Bacteriophages are a revived virus that are helping scientists to begin to reimagine how we treat infection. These “phages” specifically target bacterial infections like influenza in a way that won’t be deleterious to the body. This is a great alternative to antibiotics because it can destroy surface level biofilm that drugs cannot penetrate. This pervasive strength can be traced in the genes of each phage, which contain other interesting characteristics. J-Cluster Bacteriophages’ genomes are mosaic in structure, which leads to fascinating research on functionality. Over time a phage may incorporate many different genes like antibiotic immunity from bacteria, other phages, etc. and will always contain a unique genome that does not completely match others. During our research, we examined many of the genes that expressed these functionalities. ThreeRngTarJay, a phage in the J-Cluster, was found in front of Shiple Hall on the campus of the University of Detroit Mercy. This phage exhibited turbid plaque morphologies that were described as “targets” and was discovered to be a Siphoviridae by using TEM. These plaques were then isolated, purified and sent to Pittsburg University to be sequenced. It was then archived in phagesdb.org and blasted using DNA Master.
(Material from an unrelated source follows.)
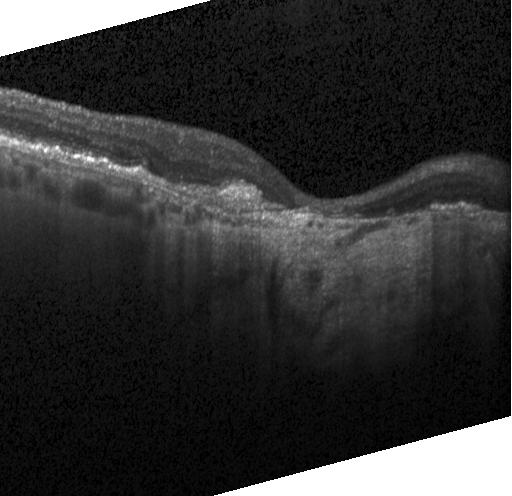 Spectral-domain OCT, Heidelberg Spectralis, optical coherence tomography B-scan, horizontal scan through the fovea — A choroidal neovascular membrane.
Our research with this sequence involved annotating a “50-60 gene” section of the genome, which involved the use of GLIMMER and GeneMark to judge for coding potential, and DNA Master to check for gene complications and compare alignment ratio and E-scores of multiple genes to predict whether a gene is correctly represented by DNA Master. The information learned from these programs led us to unique genes (80, 101-102, 79, 93-92). These include, gene overlap, long ORF values, multiple starts, and unusual gaps. Through the annotation of each of the genes in this section, we could predict which genes were deletions and the correct start codons.